I exhale in relief and
quickly remove my hand from his stomach as he begins to vomit. Now that he’s
started, there’s no stopping him. When he finally finishes, his left hand is
covered in a caramel-colored slime of mucus and stomach acid and his face is
even brighter red than before. He spits one last time into the toilet before
pushing himself to his feet. I step around him to flush the toilet while he
washes his hands and face. From the way he’s leaning on the vanity while he
does this, I can tell he’s intoxicated. He saved himself from a horrible
hangover, but he’s still drunk for the time being.

“Drink water,” I say,
holding out the empty glass we always keep by the sink. He fills it and drinks.
Then he refills it and drains the second glass as well. It’s unclear if he
still needs help to keep his balance but I give it anyway.

The twilight of evening
paints shadows into the hallway as we move along it. When we reach his room, I
relax my grip on him and he falls face first onto the bed. He groans but
doesn’t move. What do I do with him now? In case he does throw up again, I want
to be here. I’ve heard too many horror stories of drunk teens choking on their
own vomit. I shudder at the thought.

Holding his arms, I heave
him over onto his back. “Ben,” he says. “Don’t go.” His words are partly coated
with the syrupy insincerity of intoxication that still lingers in his voice,
but hidden underneath is something more substantial. He needs me now. “Don’t
go,” he repeats, wrapping his arms around his chest like he’s warding off a
chill. Ironic considering how hot it is in here.

“Okay,” I whisper. He rocks
from side to side. I don’t think he heard me. I want to fetch him more water
and some ibuprofen, but I might as well get him ready for bed before he gets
comfortable. Not that comfortable means anything to him right now.

Again being careful not to
touch anything I shouldn’t, I undo the tie on the front of his shorts and tug
them down.

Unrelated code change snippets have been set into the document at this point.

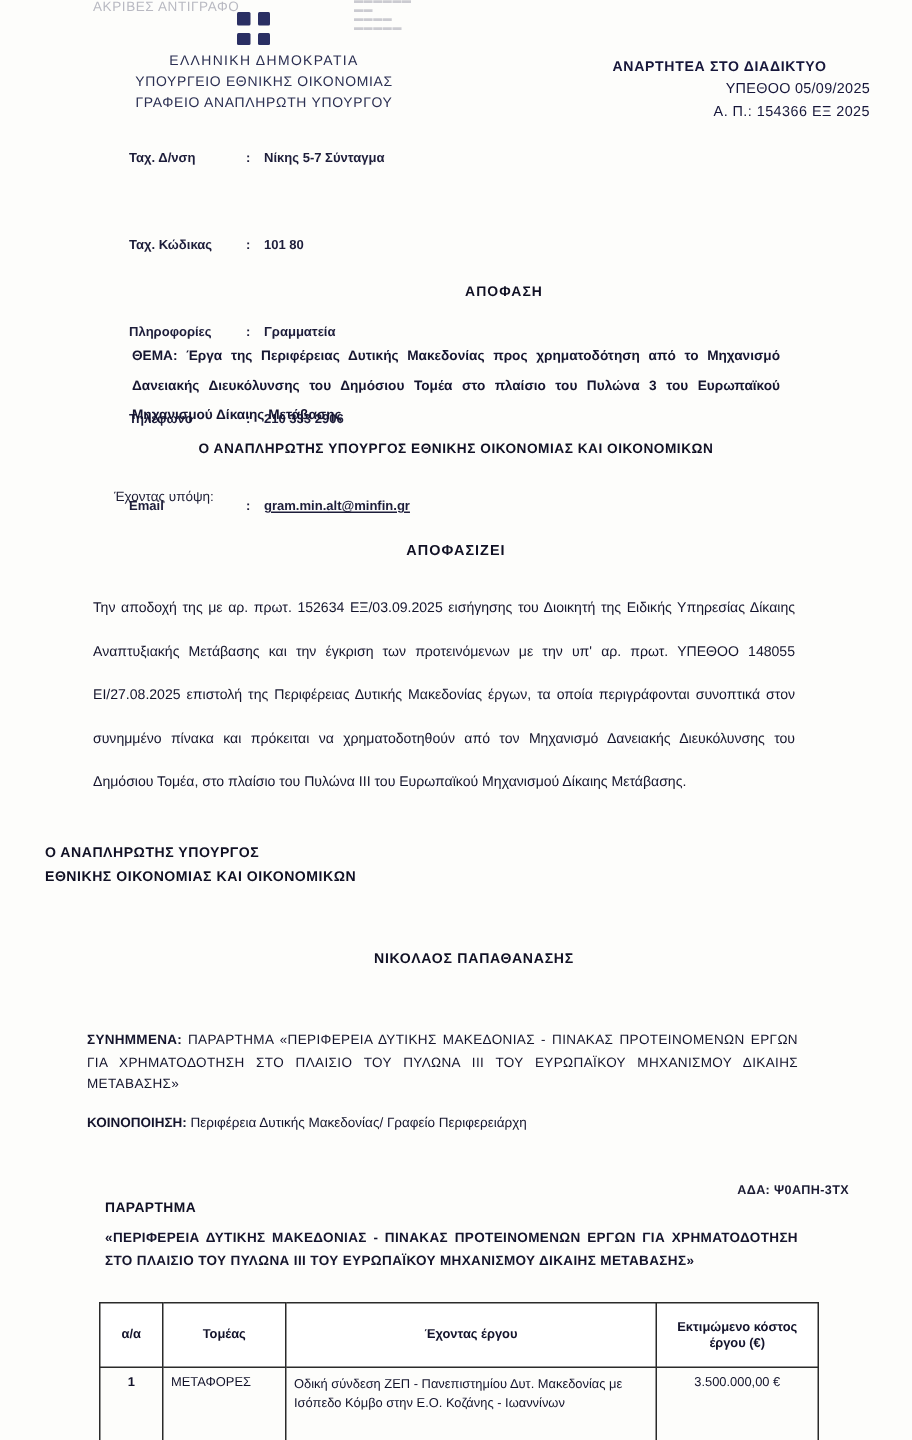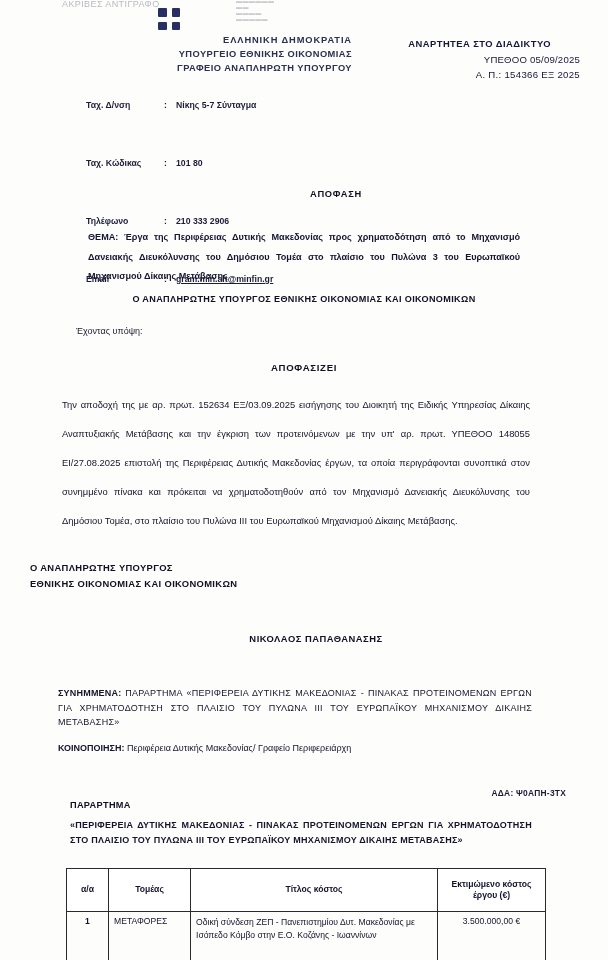--- a/index.html
+++ b/index.html
@@ -51,24 +51,24 @@
     background: #2a2f63;
     border-radius: 1px;
   }
 
   
   .letterhead {
     position: absolute;
     left: 0;
     top: 33px;
     width: 352px;
-    text-align: right;
+    text-align: center;
     color: #2b2f52;
     font-size: 9.3px;
-    font-weight: bold;
+    font-weight: normal;
     letter-spacing: .45px;
     line-height: 14.2px;
   }
   .letterhead .l1 { letter-spacing: .9px; }
 
   
   .ref {
     position: absolute;
     right: 28px;
     top: 4px;
@@ -326,20 +326,25 @@
           <td class="k">Ταχ. Δ/νση</td>
           <td class="c">:</td>
           <td>Νίκης 5-7 Σύνταγμα</td>
         </tr>
         <tr>
           <td class="k">Ταχ. Κώδικας</td>
           <td class="c">:</td>
           <td>101 80</td>
         </tr>
         <tr>
+          <td class="k">Πληροφορίες</td>
+          <td class="c">:</td>
+          <td>Γραμματεία</td>
+        </tr>
+        <tr>
           <td class="k">Τηλέφωνο</td>
           <td class="c">:</td>
           <td>210 333 2906</td>
         </tr>
         <tr>
           <td class="k">Email</td>
           <td class="c">:</td>
           <td class="mail">gram.min.alt@minfin.gr</td>
         </tr>
       </tbody>
@@ -387,21 +392,21 @@
       <colgroup>
         <col class="col-aa">
           <col class="col-tom">
           <col>
           <col class="col-cost">
       </colgroup>
       <thead>
         <tr>
           <th>α/α</th>
           <th>Τομέας</th>
-          <th>Τίτλος κόστος</th>
+          <th>Έχοντας έργου</th>
           <th>Εκτιμώμενο κόστος έργου (€)</th>
         </tr>
       </thead>
       <tbody>
         <tr>
           <td class="c-aa">1</td>
           <td class="c-tom">ΜΕΤΑΦΟΡΕΣ</td>
           <td class="c-title">Οδική σύνδεση ΖΕΠ - Πανεπιστημίου Δυτ. Μακεδονίας με Ισόπεδο Κόμβο στην Ε.Ο. Κοζάνης - Ιωαννίνων</td>
           <td class="c-cost">3.500.000,00 €</td>
         </tr>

I go slow and try my best to preserve his modesty, but the friction
is a bit too much and his boxer briefs get pulled down a few inches before I
get the shorts off. His briefs today are fuchsia with bright yellow stripes.
Turning my gaze away from his partial exposure, I quickly pull his underwear
back up.

Jackson tilts his head to
the side, but he’s not really looking at me. “What are you doing?” he mumbles.

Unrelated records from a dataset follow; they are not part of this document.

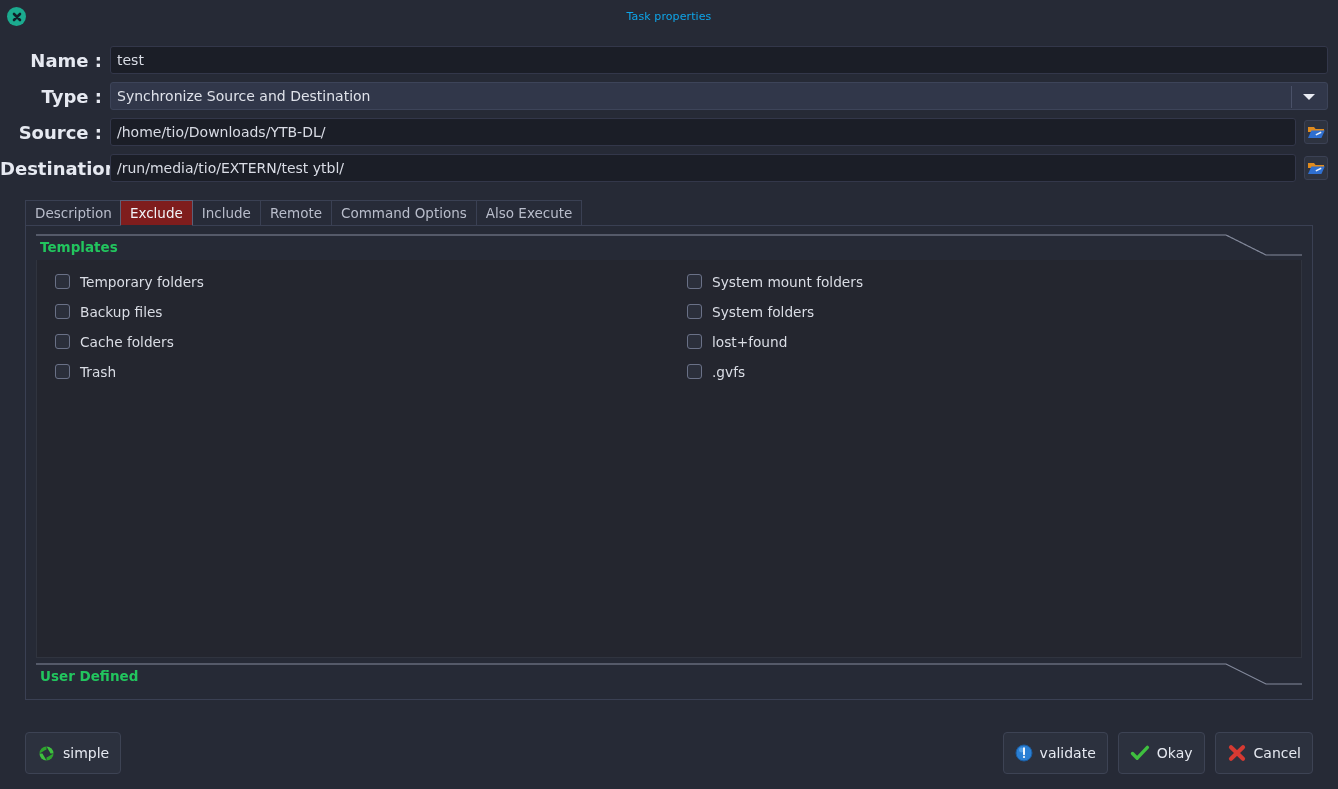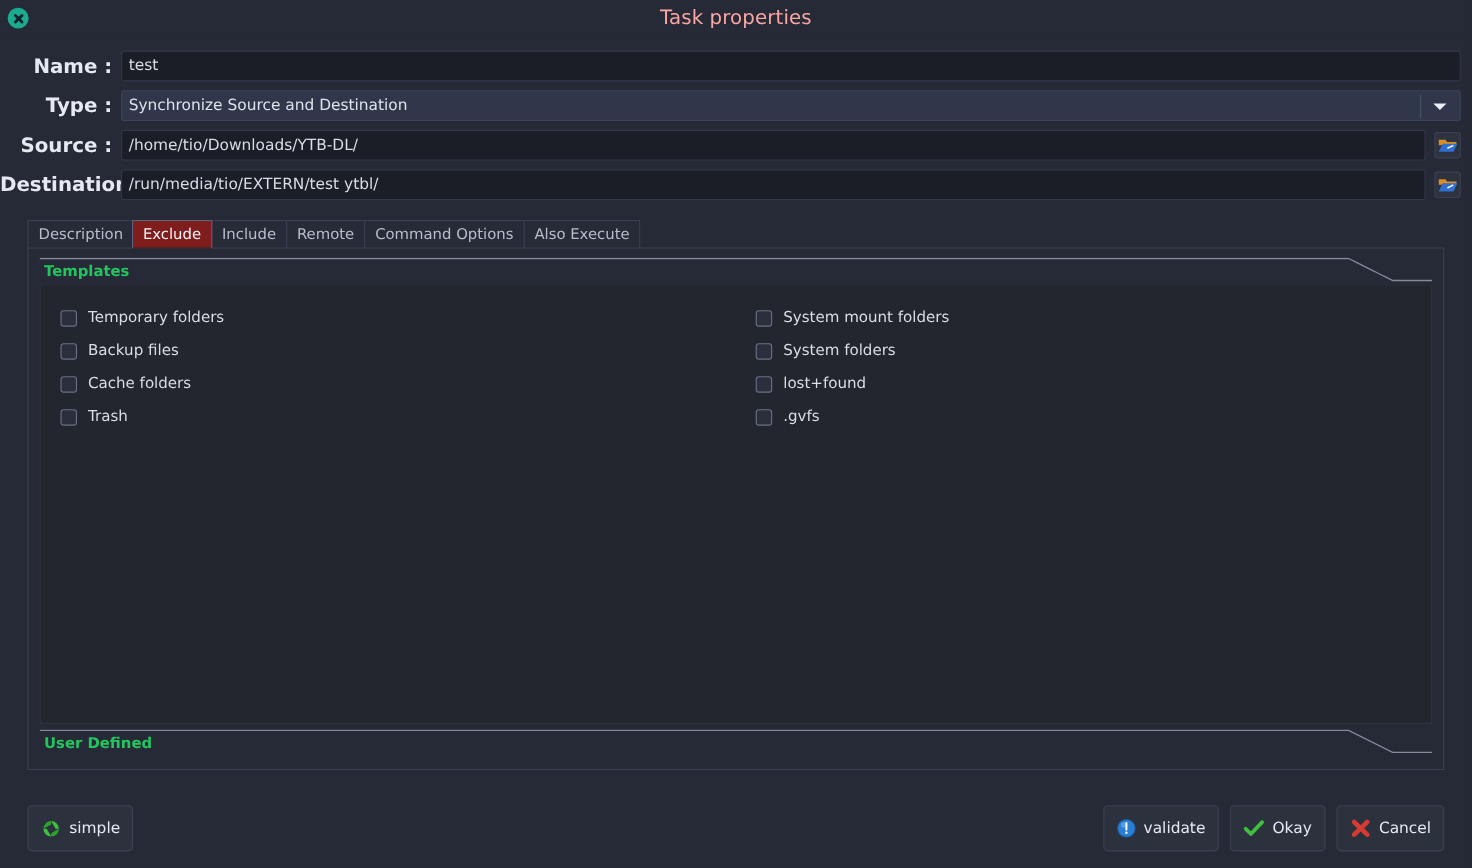--- a/index.html
+++ b/index.html
@@ -24,22 +24,22 @@
   .titlebar {
     position: absolute;
     left: 0; top: 0;
     width: 1338px; height: 32px;
     background: #262a36;
     display: flex;
     align-items: center;
     justify-content: center;
   }
   .titlebar-text {
-    font-size: 18px;
-    color: #fca5a5;
+    font-size: 11px;
+    color: #0ea5e9;
     letter-spacing: .1px;
     text-align: right;
   }
   .close-btn {
     position: absolute;
     left: 7px; top: 7px;
     width: 19px; height: 19px;
     border-radius: 50%;
     background: #1bab8f;
     display: flex;
@@ -198,21 +198,21 @@
     border-top: none;
   }
 
   .check-grid {
     display: flex;
     padding: 14px 0 0 0;
   }
   .check-col { width: 50%; padding-left: 18px; }
   .check-row {
     display: flex;
-    align-items: center;
+    align-items: flex-start;
     height: 30px;
   }
   .checkbox {
     width: 15px; height: 15px;
     border: 1px solid #6a7187;
     border-radius: 3px;
     background: #2b2f3b;
     margin-right: 10px;
     flex: none;
     cursor: pointer;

“Just getting you ready for
bed,” I say. Sitting beside him, I get him to sit up and then I remove his
t-shirt too. He flops backward the moment I let go.

Despite his request not to
leave him, I tiptoe out of the room and downstairs to the kitchen, returning
with a tall glass of water and a pair of pink ibuprofen tablets. Setting them
down on the nightstand, I take a seat on the edge of the bed beside my brother.

My eyes focus on his chest,
narrowing in on the simple necklace with the ring on it. Picking up the small
round object resting on his breastbone, I roll it between my thumb and
forefinger. What significance does this have to him? Was it a gift from Matt,
or was there someone else? A bolt of jealousy strikes me. Not jealousy over
some love affair. I don’t care about that. No, the idea that bothers me is that
Jackson has someone so close to his heart that he needs this physical reminder
always with him. In our years apart, did he try to replace me, and did that
someone give him this ring?

It’s hard to see in the
semi-darkness, but a faintly glassy reflection tells me that Jackson’s eyes are
open and fixed on me. I don’t let go of the ring, but I don’t move either. I
wasn’t expecting him to be anything but completely passed out, but I guess
purging all that alcohol from his stomach must be speeding him toward sobriety.